Within seconds the referees called two fouls on Memphis forward Will Coleman, first for grabbing a jersey, then for an illegal screen. Adams nodded approvingly at each call. The whistles stalled out the Tigers' run, but only momentarily. Memphis had lost two small skirmishes to gain a better strategic position. The refs had reined the game in, and over a cleaner final 10 minutes this advantaged the smaller, faster, less-deep Tigers. They wound up losing, but only after a three-point attempt at the buzzer kicked off the rim. The system had worked.

If this season's initiatives fail to clean the game up, there are several more ways college basketball could protect against its continued devolution:

• Ban underpadding, at least above the waist. Defenders in something just short of football gear aren't likely to respect the dainty prerogatives of cutters and dribblers.

• Widen the lane.

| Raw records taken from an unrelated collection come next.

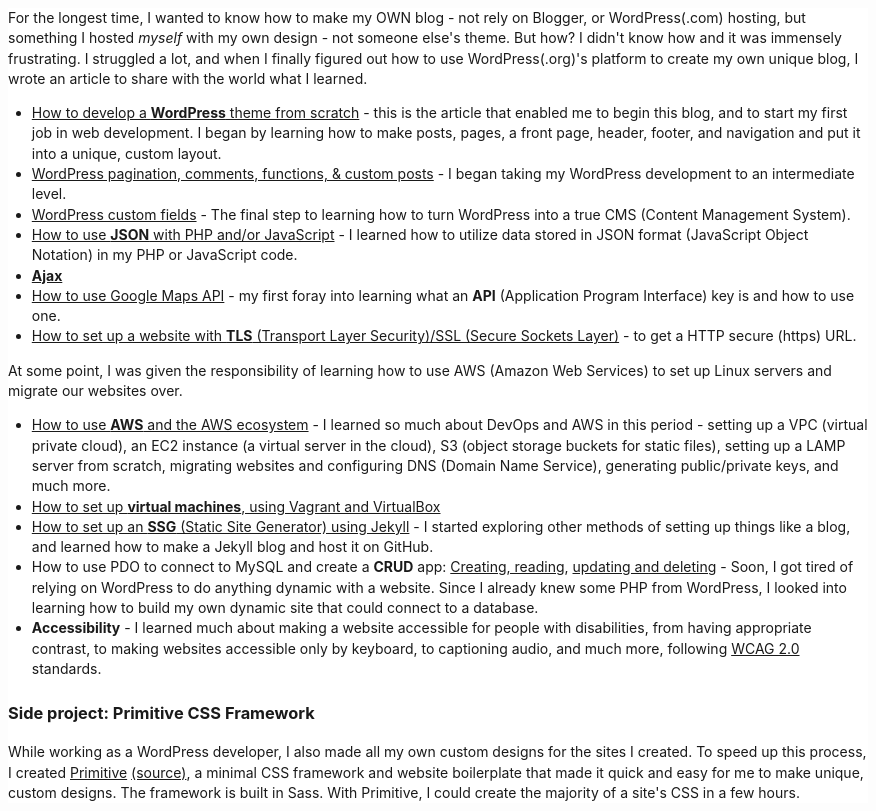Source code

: For the longest time, I wanted to know how to make my OWN blog - not rely on Blogger, or WordPress(.com) hosting, but something I hosted _myself_ with my own design - not someone else's theme. But how? I didn't know how and it was immensely frustrating. I struggled a lot, and when I finally figured out how to use WordPress(.org)'s platform to create my own unique blog, I wrote an article to share with the world what I learned.

- [How to develop a **WordPress** theme from scratch](https://www.taniarascia.com/developing-a-wordpress-theme-from-scratch/) - this is the article that enabled me to begin this blog, and to start my first job in web development. I began by learning how to make posts, pages, a front page, header, footer, and navigation and put it into a unique, custom layout.
- [WordPress pagination, comments, functions, & custom posts](https://www.taniarascia.com/wordpress-from-scratch-part-two/) - I began taking my WordPress development to an intermediate level.
- [WordPress custom fields](https://www.taniarascia.com/wordpress-part-three-custom-fields-and-metaboxes/) - The final step to learning how to turn WordPress into a true CMS (Content Management System).
- [How to use **JSON** with PHP and/or JavaScript](https://www.taniarascia.com/how-to-use-json-data-with-php-or-javascript/) - I learned how to utilize data stored in JSON format (JavaScript Object Notation) in my PHP or JavaScript code.
- [**Ajax**](https://www.taniarascia.com/how-to-promisify-an-ajax-call/)
- [How to use Google Maps API](https://www.taniarascia.com/google-maps-apis-for-multiple-locations/) - my first foray into learning what an **API** (Application Program Interface) key is and how to use one.
- [How to set up a website with **TLS** (Transport Layer Security)/SSL (Secure Sockets Layer)](https://www.taniarascia.com/https-ssl-tls-certificate-how-to/) - to get a HTTP secure (https) URL.

At some point, I was given the responsibility of learning how to use AWS (Amazon Web Services) to set up Linux servers and migrate our websites over.

- [How to use **AWS** and the AWS ecosystem](https://www.taniarascia.com/getting-started-with-aws-setting-up-a-virtual-server/) - I learned so much about DevOps and AWS in this period - setting up a VPC (virtual private cloud), an EC2 instance (a virtual server in the cloud), S3 (object storage buckets for static files), setting up a LAMP server from scratch, migrating websites and configuring DNS (Domain Name Service), generating public/private keys, and much more.
- [How to set up **virtual machines**, using Vagrant and VirtualBox](https://www.taniarascia.com/what-are-vagrant-and-virtualbox-and-how-do-i-use-them/)
- [How to set up an **SSG** (Static Site Generator) using Jekyll](https://www.taniarascia.com/make-a-static-website-with-jekyll/) - I started exploring other methods of setting up things like a blog, and learned how to make a Jekyll blog and host it on GitHub.
- How to use PDO to connect to MySQL and create a **CRUD** app: [Creating, reading](https://www.taniarascia.com/create-a-simple-database-app-connecting-to-mysql-with-php/), [updating and deleting](https://www.taniarascia.com/create-a-simple-crud-database-app-php-update-delete/) - Soon, I got tired of relying on WordPress to do anything dynamic with a website. Since I already knew some PHP from WordPress, I looked into learning how to build my own dynamic site that could connect to a database.
- **Accessibility** - I learned much about making a website accessible for people with disabilities, from having appropriate contrast, to making websites accessible only by keyboard, to captioning audio, and much more, following [WCAG 2.0](https://www.wuhcag.com/) standards.

### Side project: Primitive CSS Framework

While working as a WordPress developer, I also made all my own custom designs for the sites I created. To speed up this process, I created [Primitive](https://taniarascia.github.io/primitive) [(source)](https://github.com/taniarascia/primitive), a minimal CSS framework and website boilerplate that made it quick and easy for me to make unique, custom designs. The framework is built in Sass. With Primitive, I could create the majority of a site's CSS in a few hours.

A wider lane would disperse bodies over a broader area and reduce back-to-the-basket situations, where the game tends to deteriorate into bump-and-grind. Indeed, the rules committee was ready to introduce a wider lane several years ago, only to abandon the move for fear of the cost of re-marking hundreds of courts.

• Redefine the notion of what makes for a fairly whistled game. It might seem to be one in which each team is called for roughly the same number of fouls. But a team in a 2-3 zone won't commit nearly as many as one whose coach believes that physical play constitutes his best chance to win -- and the box score shouldn't reflect some false equivalence. Every ref in America should read a study released in November by Indiana University's Kelley School of Business, which found that the larger the foul differential between two teams, the more likely any subsequent foul will be charged to the team with fewer fouls. In other words, because referees by nature want to even out foul totals, aggressive play pays. As a remedy, study authors Kyle Anderson and David Pierce suggest educating officials about this tendency, and perhaps increasing the penalty for fouling.

• Add another absolute or two. "I don't want to introduce too many absolutes too fast," Adams says. "It takes time to get a conceptual change like that to take." But he has a few candidates in his back pocket, including a forearm applied to the dribbler, and the wrapping of an arm around an offensive player.

Absolutes provide such a welcome "zone of predictability" that last season UTEP coach Tony Barbee essentially built his offense around one of them. A disciple of Dribble-Drive Motion guru John Calipari, Barbee had his players slash into the lane, knowing that they'd get a clear path to the basket if they could beat their defender off the bounce, or a whistle from Conference USA officials, who tend to follow the national guidelines, as soon as a defender used his hands to impede progress. The result: UTEP led the nation in foul shots attempted and made, and guard Stefon Jackson shot more free throws than any collegian since Pete Maravich.

Last season's Miners may not have been the most enjoyable team to watch. And this season, Lutz says, "Maybe we'll have to have some games with a lot of fouls called. But eventually players and coaches will adjust."

So far Adams is reasonably pleased. "It's early, but I sense a real feeling of cooperation [from conference coordinators]," he says. "We could do a better job on rough play in the low post. As the post goes, so goes the game. Rough play spreads, like the flu."

Adams admits that the real test will come after the new year, in the closed loops of conference play, when players and refs could easily return, winking and nodding, to their old permissive habits. "It seems that we always start the season with an abundance of whistles," says Barbee. "And by conference play it's basically football without helmets."

In January college hoops will likely find itself back on its own border between order and chaos. And that's when Adams will earn his money.